/StatisticalCalculator

Building Statistical Calculator using R.

Primary LanguageR

StatisticalCalculator

Building Statistical Calculator using R.

Group : Anjali and Vipin

#********************************************* Assignment-3 *********************************************

READ ME


I. File List:

MyStatsCalci.r


II. Approach:

Dividing the functionality of the program into separate modules.

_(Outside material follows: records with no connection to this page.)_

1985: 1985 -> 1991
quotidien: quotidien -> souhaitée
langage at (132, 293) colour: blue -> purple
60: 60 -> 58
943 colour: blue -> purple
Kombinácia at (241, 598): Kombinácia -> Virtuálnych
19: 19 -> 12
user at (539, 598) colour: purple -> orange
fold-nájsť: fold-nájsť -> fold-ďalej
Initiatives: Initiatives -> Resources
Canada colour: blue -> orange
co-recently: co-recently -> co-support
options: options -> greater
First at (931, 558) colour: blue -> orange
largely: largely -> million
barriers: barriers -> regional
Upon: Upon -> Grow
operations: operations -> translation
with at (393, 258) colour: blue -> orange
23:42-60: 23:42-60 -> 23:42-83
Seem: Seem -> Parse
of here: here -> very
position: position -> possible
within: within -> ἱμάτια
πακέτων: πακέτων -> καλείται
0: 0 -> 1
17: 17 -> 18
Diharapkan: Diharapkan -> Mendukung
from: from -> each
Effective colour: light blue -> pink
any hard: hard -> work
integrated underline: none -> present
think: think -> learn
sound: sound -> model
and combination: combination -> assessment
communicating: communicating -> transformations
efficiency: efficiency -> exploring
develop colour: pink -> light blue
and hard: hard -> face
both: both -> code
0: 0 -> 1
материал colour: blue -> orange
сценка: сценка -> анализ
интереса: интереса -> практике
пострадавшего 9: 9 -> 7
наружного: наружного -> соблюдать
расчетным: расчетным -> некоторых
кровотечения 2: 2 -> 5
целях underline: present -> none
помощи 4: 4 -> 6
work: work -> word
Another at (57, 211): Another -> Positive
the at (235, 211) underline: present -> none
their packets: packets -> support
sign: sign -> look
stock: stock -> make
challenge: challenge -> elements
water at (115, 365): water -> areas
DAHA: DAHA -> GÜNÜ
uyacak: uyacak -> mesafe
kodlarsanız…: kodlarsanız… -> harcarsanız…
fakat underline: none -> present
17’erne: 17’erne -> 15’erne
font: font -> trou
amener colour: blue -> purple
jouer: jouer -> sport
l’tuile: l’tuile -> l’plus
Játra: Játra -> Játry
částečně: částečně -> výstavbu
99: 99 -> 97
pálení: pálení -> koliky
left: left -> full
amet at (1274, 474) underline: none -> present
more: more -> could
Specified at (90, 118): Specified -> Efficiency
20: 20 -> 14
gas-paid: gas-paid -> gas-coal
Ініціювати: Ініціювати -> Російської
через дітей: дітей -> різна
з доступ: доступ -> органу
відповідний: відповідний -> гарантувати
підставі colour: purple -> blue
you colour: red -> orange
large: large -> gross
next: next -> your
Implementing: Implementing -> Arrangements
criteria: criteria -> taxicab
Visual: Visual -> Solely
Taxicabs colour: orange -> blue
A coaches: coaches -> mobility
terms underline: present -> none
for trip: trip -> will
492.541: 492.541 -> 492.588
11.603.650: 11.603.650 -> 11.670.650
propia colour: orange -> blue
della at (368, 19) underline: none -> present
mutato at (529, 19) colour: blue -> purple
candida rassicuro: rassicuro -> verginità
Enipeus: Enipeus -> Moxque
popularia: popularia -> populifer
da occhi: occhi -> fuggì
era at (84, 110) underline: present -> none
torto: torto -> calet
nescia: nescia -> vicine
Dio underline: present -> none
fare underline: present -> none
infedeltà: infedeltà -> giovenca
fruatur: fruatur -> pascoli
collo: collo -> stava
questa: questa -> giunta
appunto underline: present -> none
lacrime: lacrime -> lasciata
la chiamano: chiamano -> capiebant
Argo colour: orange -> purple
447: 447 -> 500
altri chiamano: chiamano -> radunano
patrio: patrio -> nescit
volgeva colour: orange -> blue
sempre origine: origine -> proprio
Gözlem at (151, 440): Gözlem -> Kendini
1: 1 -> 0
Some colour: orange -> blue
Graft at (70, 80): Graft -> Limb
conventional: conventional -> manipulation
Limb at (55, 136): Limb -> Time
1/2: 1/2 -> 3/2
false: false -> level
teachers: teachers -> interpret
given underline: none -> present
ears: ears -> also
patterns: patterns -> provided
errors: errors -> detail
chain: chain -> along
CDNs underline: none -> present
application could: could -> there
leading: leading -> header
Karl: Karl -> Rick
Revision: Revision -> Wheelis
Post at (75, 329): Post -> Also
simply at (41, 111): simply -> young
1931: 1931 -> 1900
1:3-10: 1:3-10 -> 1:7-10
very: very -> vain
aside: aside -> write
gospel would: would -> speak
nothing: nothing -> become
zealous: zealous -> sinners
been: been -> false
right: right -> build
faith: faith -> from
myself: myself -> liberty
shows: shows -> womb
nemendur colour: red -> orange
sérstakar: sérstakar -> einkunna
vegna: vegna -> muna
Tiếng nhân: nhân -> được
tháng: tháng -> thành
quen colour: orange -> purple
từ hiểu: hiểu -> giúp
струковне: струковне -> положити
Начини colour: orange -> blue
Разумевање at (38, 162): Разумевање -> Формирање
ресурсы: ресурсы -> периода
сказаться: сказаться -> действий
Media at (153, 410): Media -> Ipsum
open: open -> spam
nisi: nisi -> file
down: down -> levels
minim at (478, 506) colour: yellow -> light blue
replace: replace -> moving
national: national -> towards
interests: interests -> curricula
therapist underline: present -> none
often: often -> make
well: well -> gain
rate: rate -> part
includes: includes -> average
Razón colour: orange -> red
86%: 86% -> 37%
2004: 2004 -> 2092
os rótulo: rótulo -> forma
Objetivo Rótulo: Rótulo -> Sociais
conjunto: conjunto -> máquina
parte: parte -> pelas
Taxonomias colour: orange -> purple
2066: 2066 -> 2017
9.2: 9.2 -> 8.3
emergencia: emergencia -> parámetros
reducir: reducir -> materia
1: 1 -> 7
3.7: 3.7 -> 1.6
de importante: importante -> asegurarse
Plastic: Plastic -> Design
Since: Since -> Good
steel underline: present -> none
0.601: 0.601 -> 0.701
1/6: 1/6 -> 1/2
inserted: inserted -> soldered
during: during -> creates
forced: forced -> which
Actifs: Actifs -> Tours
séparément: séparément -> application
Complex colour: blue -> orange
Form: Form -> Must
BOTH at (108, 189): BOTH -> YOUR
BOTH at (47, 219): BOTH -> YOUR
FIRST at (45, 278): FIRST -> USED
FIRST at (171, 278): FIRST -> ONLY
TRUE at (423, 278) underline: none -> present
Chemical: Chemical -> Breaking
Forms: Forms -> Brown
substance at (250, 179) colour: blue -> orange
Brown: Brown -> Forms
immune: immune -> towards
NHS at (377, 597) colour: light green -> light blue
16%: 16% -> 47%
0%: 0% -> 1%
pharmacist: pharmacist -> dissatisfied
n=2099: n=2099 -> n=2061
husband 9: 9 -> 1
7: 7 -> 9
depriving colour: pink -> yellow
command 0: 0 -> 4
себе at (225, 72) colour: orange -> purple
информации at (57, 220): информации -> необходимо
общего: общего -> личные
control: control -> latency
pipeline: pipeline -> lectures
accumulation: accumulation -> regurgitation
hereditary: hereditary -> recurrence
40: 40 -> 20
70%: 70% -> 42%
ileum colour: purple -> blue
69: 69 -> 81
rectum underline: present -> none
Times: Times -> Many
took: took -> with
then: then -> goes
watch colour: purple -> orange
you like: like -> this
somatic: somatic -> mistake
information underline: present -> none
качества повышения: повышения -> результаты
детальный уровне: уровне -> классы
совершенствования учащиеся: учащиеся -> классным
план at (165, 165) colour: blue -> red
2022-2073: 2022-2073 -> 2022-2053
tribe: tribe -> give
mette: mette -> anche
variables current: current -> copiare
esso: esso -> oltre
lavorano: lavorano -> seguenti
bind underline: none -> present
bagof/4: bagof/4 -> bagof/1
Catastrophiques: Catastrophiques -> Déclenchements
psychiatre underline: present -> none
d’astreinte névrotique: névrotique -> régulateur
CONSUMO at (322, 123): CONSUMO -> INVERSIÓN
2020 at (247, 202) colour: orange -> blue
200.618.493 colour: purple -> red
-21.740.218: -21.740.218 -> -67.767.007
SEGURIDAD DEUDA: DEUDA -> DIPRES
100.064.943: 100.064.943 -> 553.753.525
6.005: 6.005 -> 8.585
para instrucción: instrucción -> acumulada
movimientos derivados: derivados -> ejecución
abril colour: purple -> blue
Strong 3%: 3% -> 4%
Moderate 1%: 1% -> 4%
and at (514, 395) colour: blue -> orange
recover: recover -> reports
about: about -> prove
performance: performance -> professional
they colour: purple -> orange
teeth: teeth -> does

III. Reference for R Tutorials and Formulas:

a. R pdfs. b. R from Tutorials Point. c. R Documentation for specific functions descriptions. d. John E. Freund's Mathematical Statistics with Applications by Irwin Miller.


IV. Software Used:

a. R-Studio (3.4.1) b. R Console (3.4.1) c. Sublime Text


Function used :


Inbuilt Functions :

a. sqrt(...) : Computes the square root of the specified value. b. sort(...) : Sort a vector or factor into ascending or descending order. c. cat(...) : Outputs the objects, concatenating the representations. d. readline(...) : Reads a line from the terminal (in interactive use). e. install.packages(...) : To install packages. f. library(...) : To load packages. g. as.numeric(...) : Creates or coerces objects of type "numeric". h. length(...) : Get or set length of vectors (including lists) and factors. i. fread(...) : To read the file. j. as.integer(...) : Converts to an integer value. k. exp(...) : Computes the exponential of the given value. l. formatC(...) : Formatting numbers individually and flexibly. m. qchisq(...) : Density, distribution function, quantile function and random generation for chi-squared distribution. n. qt(...) : Density, distribution function, quantile function and random generation for the t distribution. o. qnorm(...) : Density, distribution function, quantile function and random generation for the normal distribution. p. pnorm(...) : Density, distribution function, quantile function and random generation for the normal distribution. q. hist(...) : Computes a histogram of the given data values. r. plot(...) : Generic function for plotting of R objects. s. barplot(...) : Creates a bar plot with vertical or horizontal bars. t. pie(...) : Draw a pie chart. u. boxplot(...) : Produce box-and-whisker plot(s) of the given (grouped) values. v. qqplot(...) : QQ plot of observed P-values vs expected P-values. w. qqnorm(...) : Produces a normal QQ plot of the values in y. x. qqline(...) : Adds a line to a “theoretical” quantile-quantile plot which passes through the probs quantiles. y. stem(...) : Produces a stem-and-leaf plot of the values in x. z. pareto.chart(...) : Plot a Pareto chart.

*(...) depicts number of arguments.

User Defined Functions :

  1. MAIN : Executing function.
  2. USERINPUT : For takeing command line user input.
  3. READFROMCSV : For taking input from file.
  4. INPUT : For selecting data entry method (either by USERINPUT or READFROMCSV).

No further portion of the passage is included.